Data extract START
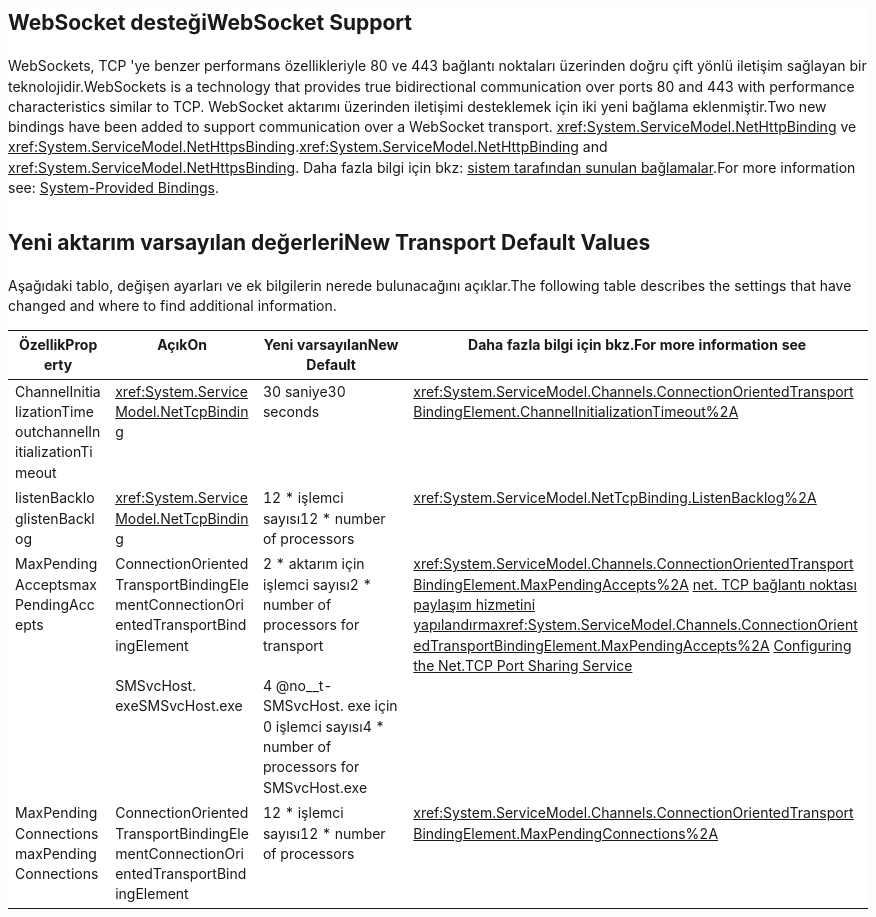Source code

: ## <a name="websocket-support"></a><span data-ttu-id="d102f-157">WebSocket desteği</span><span class="sxs-lookup"><span data-stu-id="d102f-157">WebSocket Support</span></span>

<span data-ttu-id="d102f-158">WebSockets, TCP 'ye benzer performans özellikleriyle 80 ve 443 bağlantı noktaları üzerinden doğru çift yönlü iletişim sağlayan bir teknolojidir.</span><span class="sxs-lookup"><span data-stu-id="d102f-158">WebSockets is a technology that provides true bidirectional communication over ports 80 and 443 with performance characteristics similar to TCP.</span></span> <span data-ttu-id="d102f-159">WebSocket aktarımı üzerinden iletişimi desteklemek için iki yeni bağlama eklenmiştir.</span><span class="sxs-lookup"><span data-stu-id="d102f-159">Two new bindings have been added to support communication over a WebSocket transport.</span></span> <span data-ttu-id="d102f-160"><xref:System.ServiceModel.NetHttpBinding> ve <xref:System.ServiceModel.NetHttpsBinding>.</span><span class="sxs-lookup"><span data-stu-id="d102f-160"><xref:System.ServiceModel.NetHttpBinding> and <xref:System.ServiceModel.NetHttpsBinding>.</span></span> <span data-ttu-id="d102f-161">Daha fazla bilgi için bkz: [sistem tarafından sunulan bağlamalar](../../../docs/framework/wcf/system-provided-bindings.md).</span><span class="sxs-lookup"><span data-stu-id="d102f-161">For more information see: [System-Provided Bindings](../../../docs/framework/wcf/system-provided-bindings.md).</span></span>

## <a name="new-transport-default-values"></a><span data-ttu-id="d102f-162">Yeni aktarım varsayılan değerleri</span><span class="sxs-lookup"><span data-stu-id="d102f-162">New Transport Default Values</span></span>

<span data-ttu-id="d102f-163">Aşağıdaki tablo, değişen ayarları ve ek bilgilerin nerede bulunacağını açıklar.</span><span class="sxs-lookup"><span data-stu-id="d102f-163">The following table describes the settings that have changed and where to find additional information.</span></span>

|<span data-ttu-id="d102f-164">Özellik</span><span class="sxs-lookup"><span data-stu-id="d102f-164">Property</span></span>|<span data-ttu-id="d102f-165">Açık</span><span class="sxs-lookup"><span data-stu-id="d102f-165">On</span></span>|<span data-ttu-id="d102f-166">Yeni varsayılan</span><span class="sxs-lookup"><span data-stu-id="d102f-166">New Default</span></span>|<span data-ttu-id="d102f-167">Daha fazla bilgi için bkz.</span><span class="sxs-lookup"><span data-stu-id="d102f-167">For more information see</span></span>|
|--------------|--------|-----------------|------------------------------|
|<span data-ttu-id="d102f-168">ChannelInitializationTimeout</span><span class="sxs-lookup"><span data-stu-id="d102f-168">channelInitializationTimeout</span></span>|<xref:System.ServiceModel.NetTcpBinding>|<span data-ttu-id="d102f-169">30 saniye</span><span class="sxs-lookup"><span data-stu-id="d102f-169">30 seconds</span></span>|<xref:System.ServiceModel.Channels.ConnectionOrientedTransportBindingElement.ChannelInitializationTimeout%2A>|
|<span data-ttu-id="d102f-170">listenBacklog</span><span class="sxs-lookup"><span data-stu-id="d102f-170">listenBacklog</span></span>|<xref:System.ServiceModel.NetTcpBinding>|<span data-ttu-id="d102f-171">12 \* işlemci sayısı</span><span class="sxs-lookup"><span data-stu-id="d102f-171">12 \* number of processors</span></span>|<xref:System.ServiceModel.NetTcpBinding.ListenBacklog%2A>|
|<span data-ttu-id="d102f-172">MaxPendingAccepts</span><span class="sxs-lookup"><span data-stu-id="d102f-172">maxPendingAccepts</span></span>|<span data-ttu-id="d102f-173">ConnectionOrientedTransportBindingElement</span><span class="sxs-lookup"><span data-stu-id="d102f-173">ConnectionOrientedTransportBindingElement</span></span><br /><br /> <span data-ttu-id="d102f-174">SMSvcHost. exe</span><span class="sxs-lookup"><span data-stu-id="d102f-174">SMSvcHost.exe</span></span>|<span data-ttu-id="d102f-175">2 \* aktarım için işlemci sayısı</span><span class="sxs-lookup"><span data-stu-id="d102f-175">2 \* number of processors for transport</span></span><br /><br /> <span data-ttu-id="d102f-176">4 @no__t-SMSvcHost. exe için 0 işlemci sayısı</span><span class="sxs-lookup"><span data-stu-id="d102f-176">4 \* number of processors for SMSvcHost.exe</span></span>|<span data-ttu-id="d102f-177"><xref:System.ServiceModel.Channels.ConnectionOrientedTransportBindingElement.MaxPendingAccepts%2A> [net. TCP bağlantı noktası paylaşım hizmetini yapılandırma](../../../docs/framework/wcf/feature-details/configuring-the-net-tcp-port-sharing-service.md)</span><span class="sxs-lookup"><span data-stu-id="d102f-177"><xref:System.ServiceModel.Channels.ConnectionOrientedTransportBindingElement.MaxPendingAccepts%2A> [Configuring the Net.TCP Port Sharing Service](../../../docs/framework/wcf/feature-details/configuring-the-net-tcp-port-sharing-service.md)</span></span>|
|<span data-ttu-id="d102f-178">MaxPendingConnections</span><span class="sxs-lookup"><span data-stu-id="d102f-178">maxPendingConnections</span></span>|<span data-ttu-id="d102f-179">ConnectionOrientedTransportBindingElement</span><span class="sxs-lookup"><span data-stu-id="d102f-179">ConnectionOrientedTransportBindingElement</span></span>|<span data-ttu-id="d102f-180">12 \* işlemci sayısı</span><span class="sxs-lookup"><span data-stu-id="d102f-180">12 \* number of processors</span></span>|<xref:System.ServiceModel.Channels.ConnectionOrientedTransportBindingElement.MaxPendingConnections%2A>|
Data extract END
Exercise prompt: Output every entry word for word, but omit the pictures.

Task output:
Source code

: ## <a name="websocket-support"></a><span data-ttu-id="d102f-157">WebSocket desteği</span><span class="sxs-lookup"><span data-stu-id="d102f-157">WebSocket Support</span></span>

<span data-ttu-id="d102f-158">WebSockets, TCP 'ye benzer performans özellikleriyle 80 ve 443 bağlantı noktaları üzerinden doğru çift yönlü iletişim sağlayan bir teknolojidir.</span><span class="sxs-lookup"><span data-stu-id="d102f-158">WebSockets is a technology that provides true bidirectional communication over ports 80 and 443 with performance characteristics similar to TCP.</span></span> <span data-ttu-id="d102f-159">WebSocket aktarımı üzerinden iletişimi desteklemek için iki yeni bağlama eklenmiştir.</span><span class="sxs-lookup"><span data-stu-id="d102f-159">Two new bindings have been added to support communication over a WebSocket transport.</span></span> <span data-ttu-id="d102f-160"><xref:System.ServiceModel.NetHttpBinding> ve <xref:System.ServiceModel.NetHttpsBinding>.</span><span class="sxs-lookup"><span data-stu-id="d102f-160"><xref:System.ServiceModel.NetHttpBinding> and <xref:System.ServiceModel.NetHttpsBinding>.</span></span> <span data-ttu-id="d102f-161">Daha fazla bilgi için bkz: [sistem tarafından sunulan bağlamalar](../../../docs/framework/wcf/system-provided-bindings.md).</span><span class="sxs-lookup"><span data-stu-id="d102f-161">For more information see: [System-Provided Bindings](../../../docs/framework/wcf/system-provided-bindings.md).</span></span>

## <a name="new-transport-default-values"></a><span data-ttu-id="d102f-162">Yeni aktarım varsayılan değerleri</span><span class="sxs-lookup"><span data-stu-id="d102f-162">New Transport Default Values</span></span>

<span data-ttu-id="d102f-163">Aşağıdaki tablo, değişen ayarları ve ek bilgilerin nerede bulunacağını açıklar.</span><span class="sxs-lookup"><span data-stu-id="d102f-163">The following table describes the settings that have changed and where to find additional information.</span></span>

|<span data-ttu-id="d102f-164">Özellik</span><span class="sxs-lookup"><span data-stu-id="d102f-164">Property</span></span>|<span data-ttu-id="d102f-165">Açık</span><span class="sxs-lookup"><span data-stu-id="d102f-165">On</span></span>|<span data-ttu-id="d102f-166">Yeni varsayılan</span><span class="sxs-lookup"><span data-stu-id="d102f-166">New Default</span></span>|<span data-ttu-id="d102f-167">Daha fazla bilgi için bkz.</span><span class="sxs-lookup"><span data-stu-id="d102f-167">For more information see</span></span>|
|--------------|--------|-----------------|------------------------------|
|<span data-ttu-id="d102f-168">ChannelInitializationTimeout</span><span class="sxs-lookup"><span data-stu-id="d102f-168">channelInitializationTimeout</span></span>|<xref:System.ServiceModel.NetTcpBinding>|<span data-ttu-id="d102f-169">30 saniye</span><span class="sxs-lookup"><span data-stu-id="d102f-169">30 seconds</span></span>|<xref:System.ServiceModel.Channels.ConnectionOrientedTransportBindingElement.ChannelInitializationTimeout%2A>|
|<span data-ttu-id="d102f-170">listenBacklog</span><span class="sxs-lookup"><span data-stu-id="d102f-170">listenBacklog</span></span>|<xref:System.ServiceModel.NetTcpBinding>|<span data-ttu-id="d102f-171">12 \* işlemci sayısı</span><span class="sxs-lookup"><span data-stu-id="d102f-171">12 \* number of processors</span></span>|<xref:System.ServiceModel.NetTcpBinding.ListenBacklog%2A>|
|<span data-ttu-id="d102f-172">MaxPendingAccepts</span><span class="sxs-lookup"><span data-stu-id="d102f-172">maxPendingAccepts</span></span>|<span data-ttu-id="d102f-173">ConnectionOrientedTransportBindingElement</span><span class="sxs-lookup"><span data-stu-id="d102f-173">ConnectionOrientedTransportBindingElement</span></span><br /><br /> <span data-ttu-id="d102f-174">SMSvcHost. exe</span><span class="sxs-lookup"><span data-stu-id="d102f-174">SMSvcHost.exe</span></span>|<span data-ttu-id="d102f-175">2 \* aktarım için işlemci sayısı</span><span class="sxs-lookup"><span data-stu-id="d102f-175">2 \* number of processors for transport</span></span><br /><br /> <span data-ttu-id="d102f-176">4 @no__t-SMSvcHost. exe için 0 işlemci sayısı</span><span class="sxs-lookup"><span data-stu-id="d102f-176">4 \* number of processors for SMSvcHost.exe</span></span>|<span data-ttu-id="d102f-177"><xref:System.ServiceModel.Channels.ConnectionOrientedTransportBindingElement.MaxPendingAccepts%2A> [net. TCP bağlantı noktası paylaşım hizmetini yapılandırma](../../../docs/framework/wcf/feature-details/configuring-the-net-tcp-port-sharing-service.md)</span><span class="sxs-lookup"><span data-stu-id="d102f-177"><xref:System.ServiceModel.Channels.ConnectionOrientedTransportBindingElement.MaxPendingAccepts%2A> [Configuring the Net.TCP Port Sharing Service](../../../docs/framework/wcf/feature-details/configuring-the-net-tcp-port-sharing-service.md)</span></span>|
|<span data-ttu-id="d102f-178">MaxPendingConnections</span><span class="sxs-lookup"><span data-stu-id="d102f-178">maxPendingConnections</span></span>|<span data-ttu-id="d102f-179">ConnectionOrientedTransportBindingElement</span><span class="sxs-lookup"><span data-stu-id="d102f-179">ConnectionOrientedTransportBindingElement</span></span>|<span data-ttu-id="d102f-180">12 \* işlemci sayısı</span><span class="sxs-lookup"><span data-stu-id="d102f-180">12 \* number of processors</span></span>|<xref:System.ServiceModel.Channels.ConnectionOrientedTransportBindingElement.MaxPendingConnections%2A>|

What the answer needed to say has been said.